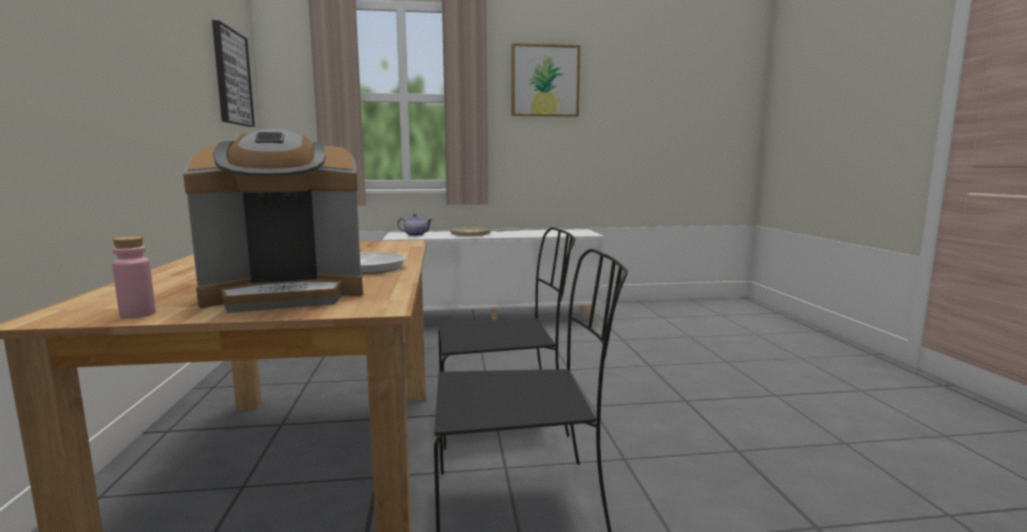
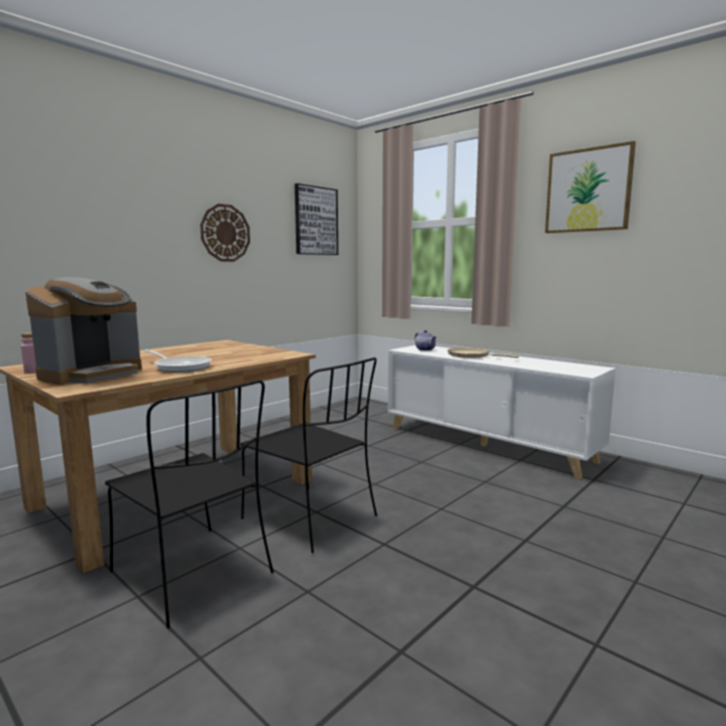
camera: 50 degrees right, 0 degrees up
(160, 79) = (225, 233): none -> wall clock
(287, 294) = (92, 374): coffee machine -> coffee machine turned 90 degrees counterclockwise

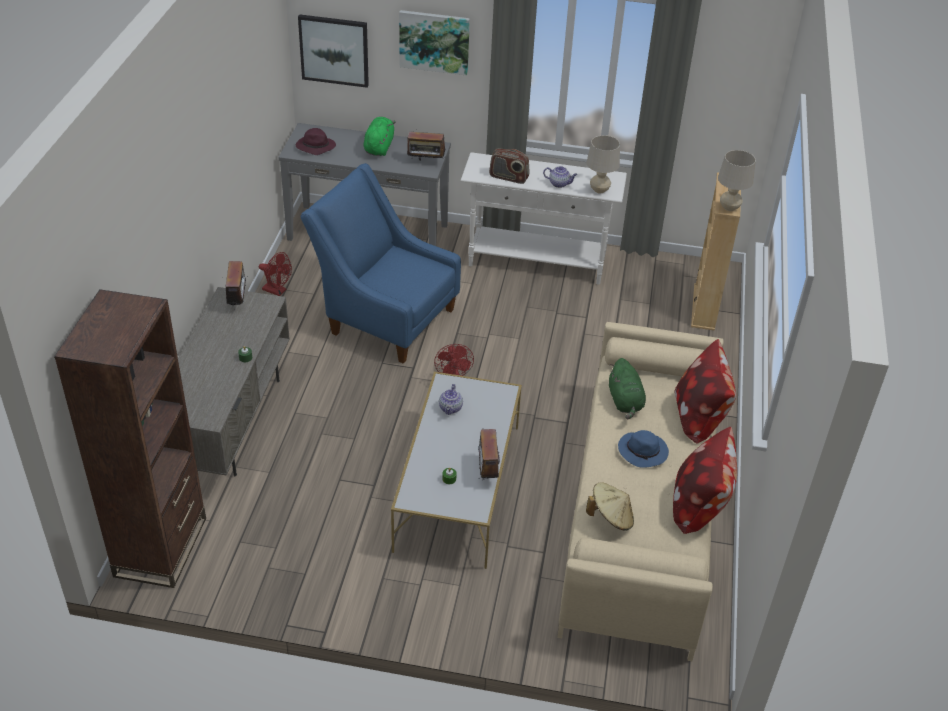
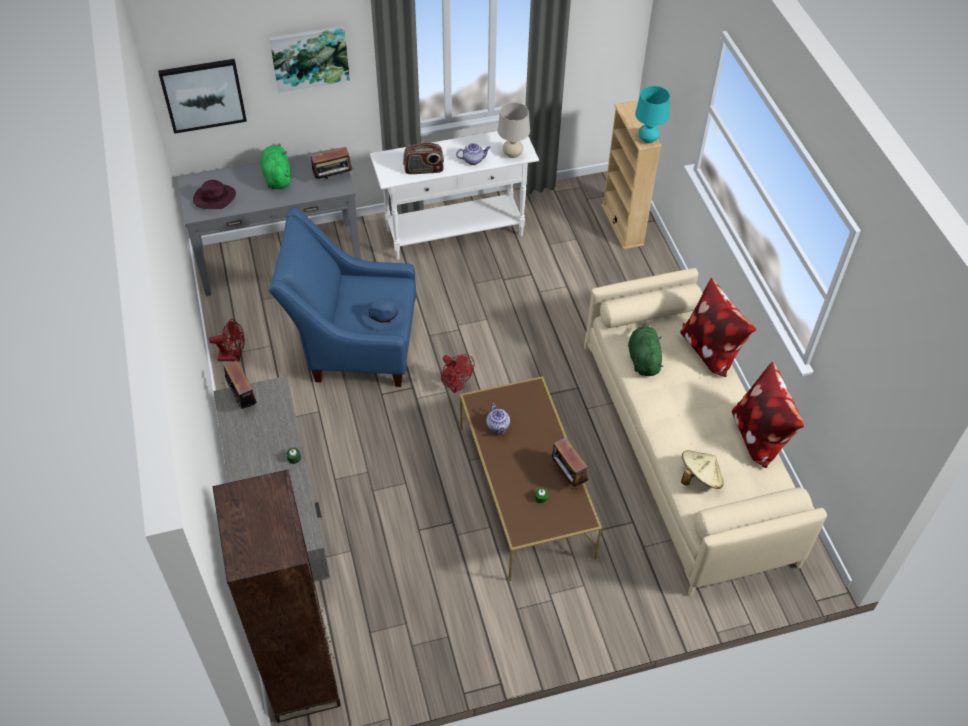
camera: 25 degrees left, 10 degrees up
(458, 487) = (525, 492): white coffee table -> brown coffee table
(625, 402) = (643, 359): green plush toy -> green plush toy turned 150 degrees counterclockwise
(643, 452) = (687, 403): blue hat -> blue hat (384, 316)
(729, 207) = (648, 139): beige table lamp -> turquoise table lamp

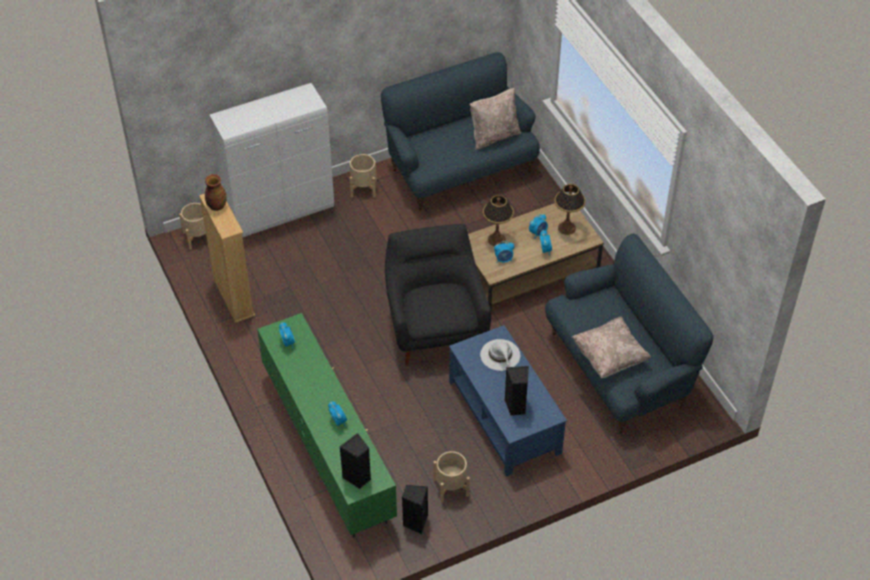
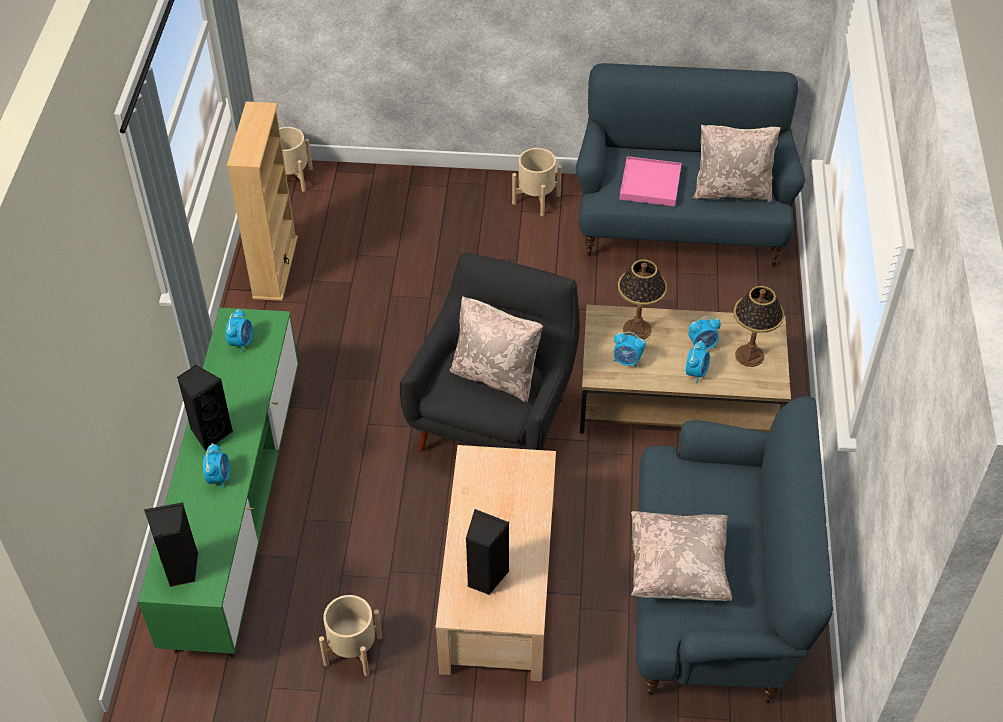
camera: 30 degrees right, 0 degrees up
(216, 206) = (254, 122): vase -> none
(280, 211) = (412, 186): white cabinet -> none
(415, 522) = (268, 675): black speaker -> black speaker (210, 432)
(442, 298) = (495, 375): none -> beige pillow
(445, 150) = (650, 184): none -> pink tray
(500, 355) = (518, 492): white hat -> none
(505, 417) = (500, 587): blue coffee table -> beige coffee table

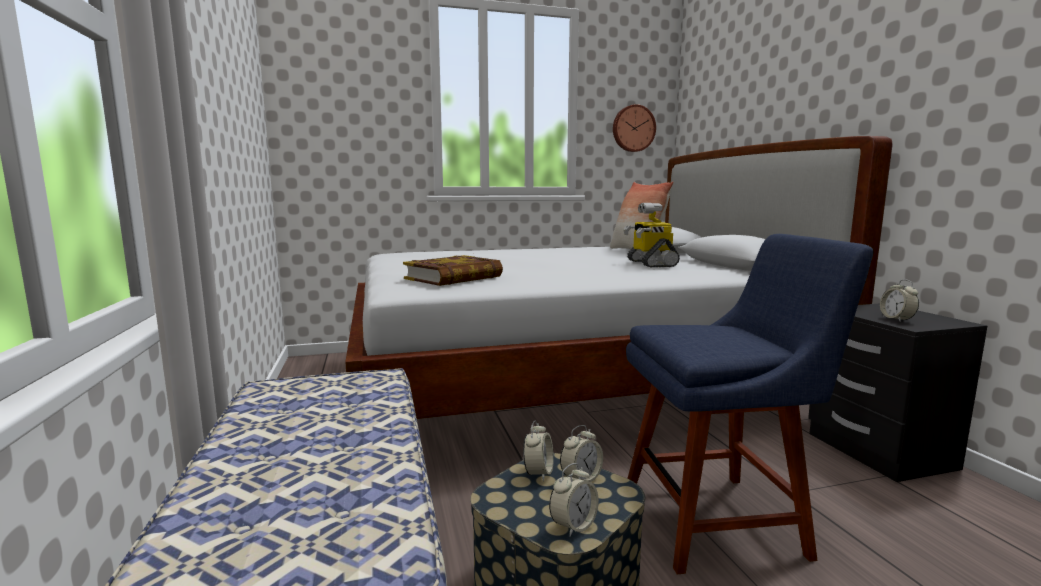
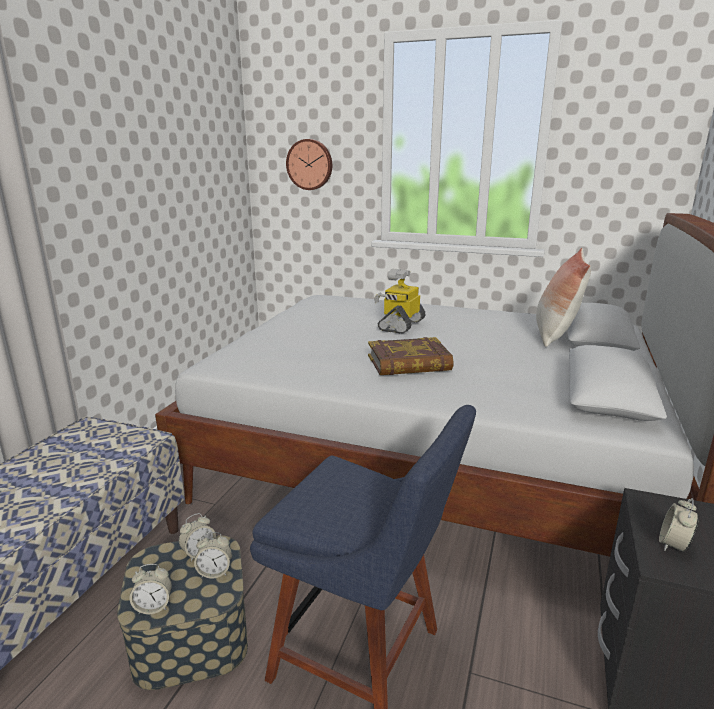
camera: 35 degrees right, 10 degrees up
(454, 278) = (278, 354): book -> book (409, 363)
(633, 128) = (626, 169): wall clock -> wall clock (310, 164)
(650, 263) = (506, 366): toy robot -> toy robot (400, 325)

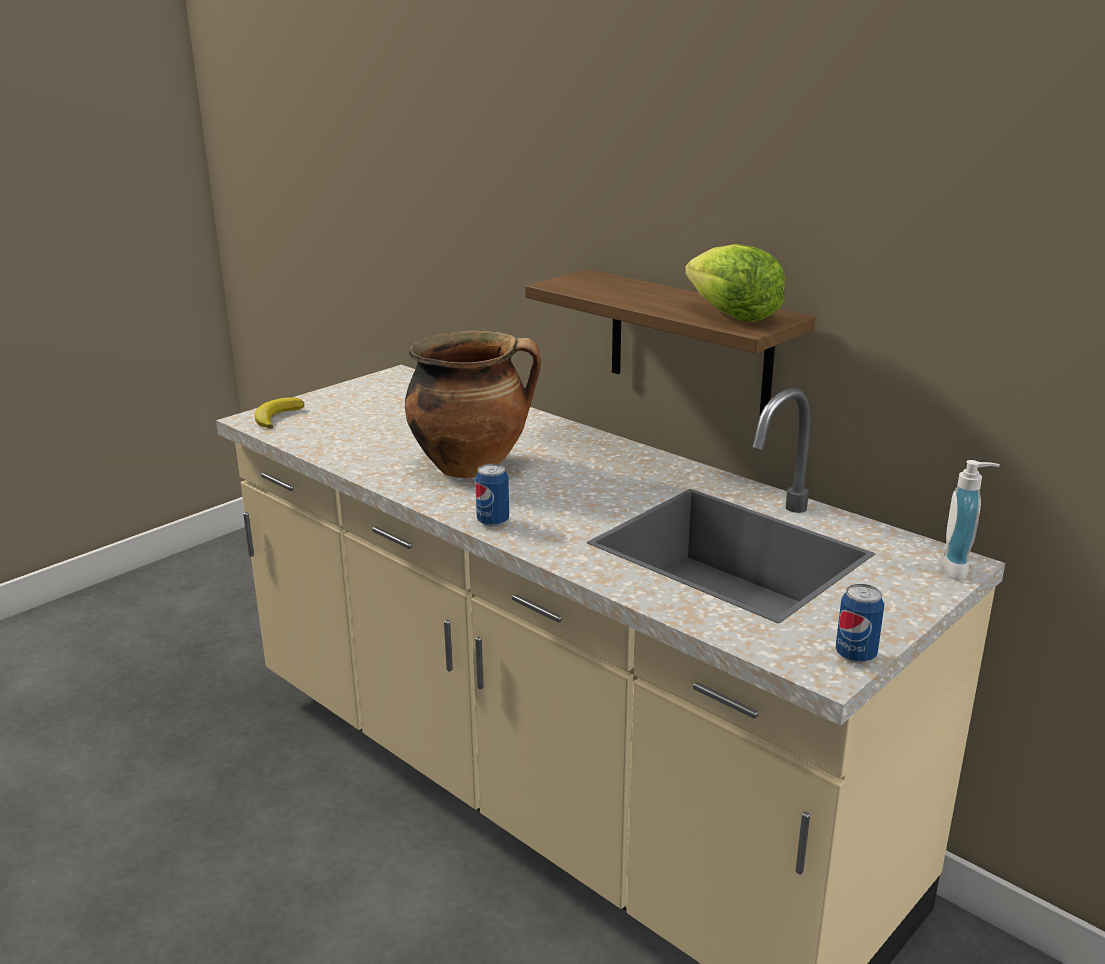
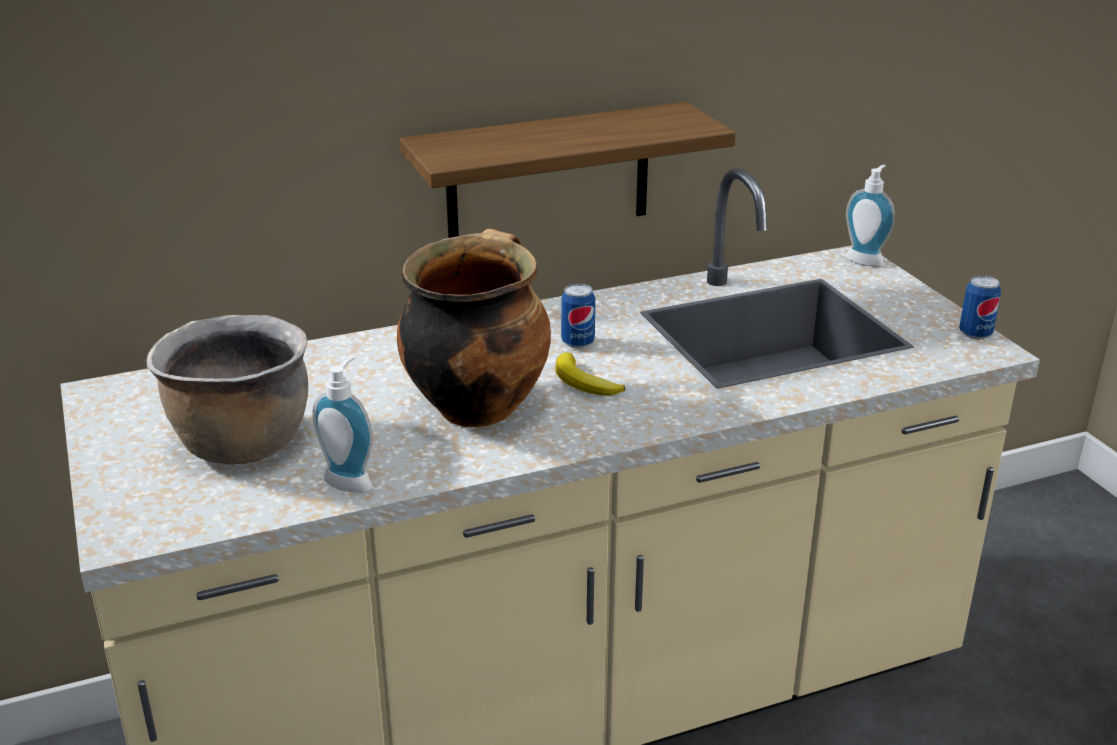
camera: 65 degrees left, 5 degrees up
(277, 417) = (143, 514): banana -> banana (584, 382)
(347, 454) = (351, 480): none -> soap dispenser
(369, 418) = (241, 443): none -> brown cooking pot
(493, 521) = (633, 424): can -> can (578, 342)
(732, 316) = (660, 124): lettuce -> none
::::::::::
DESCRIPTION OF THE TASK: Once the line containing "(643, 452) = (687, 403): blue" has been located, transcribe exactly and only every line from the first line of the entries through it, excluding pictures.

TASK OUTPUT:
camera: 50 degrees right, 0 degrees up
(160, 79) = (225, 233): none -> wall clock
(287, 294) = (92, 374): coffee machine -> coffee machine turned 90 degrees counterclockwise

camera: 25 degrees left, 10 degrees up
(458, 487) = (525, 492): white coffee table -> brown coffee table
(625, 402) = (643, 359): green plush toy -> green plush toy turned 150 degrees counterclockwise
(643, 452) = (687, 403): blue hat -> blue hat (384, 316)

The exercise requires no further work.